From that reasonable assumption it followed that the chances of making contact with Christian were nil. What was much more likely to happen in the séance was that Katie’s acute emotional distress would be projected from her psyche and cause havoc. That was why I planned not a séance but a pseudo-séance, a rite which might appear designed to contact Christian but which was in fact merely designed to help Katie. I thought that provided I kept my mind closed against any discarnate shreds of former personalities that happened to be floating around, I would be dealing not with the dead but with the living because what was really required of me in this situation was to be not a medium but a healer.

This attracted me, and was almost certainly why I had agreed against my better judgement to take part in Marina’s plan.

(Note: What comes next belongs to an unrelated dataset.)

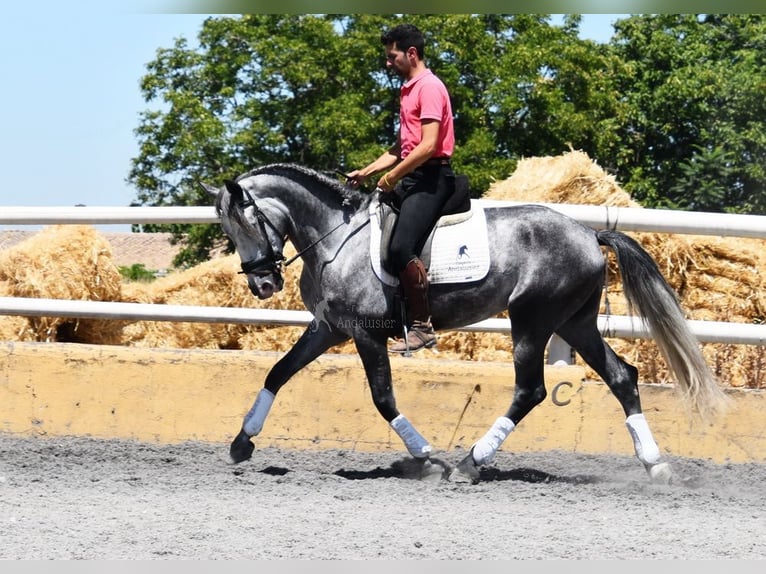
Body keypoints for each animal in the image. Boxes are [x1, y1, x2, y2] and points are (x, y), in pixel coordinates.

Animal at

Even now, when my head was stuffed so full of theology that I could have written a thesis about the transformation of the historical Jesus into the Eternal Christ of the Church, I felt irresistibly compelled to look straight past that multi-symbol image to the charismatic Galilean wonder-worker who had healed the sick and raised the dead.

‘I want to be a healer-priest when I grow up,’ I had announced at the age of eight after an enthralling game in which I had resurrected my tin soldiers, but my father had replied firmly that if I wanted to heal the sick I should train to be a doctor.

It’s true all priests are involved in the healing of souls,’ he had said, ‘but a ministry which centres on healing the physically and mentally sick is so extremely difficult and so fraught with danger that only priests with the strongest possible call to heal should attempt it.’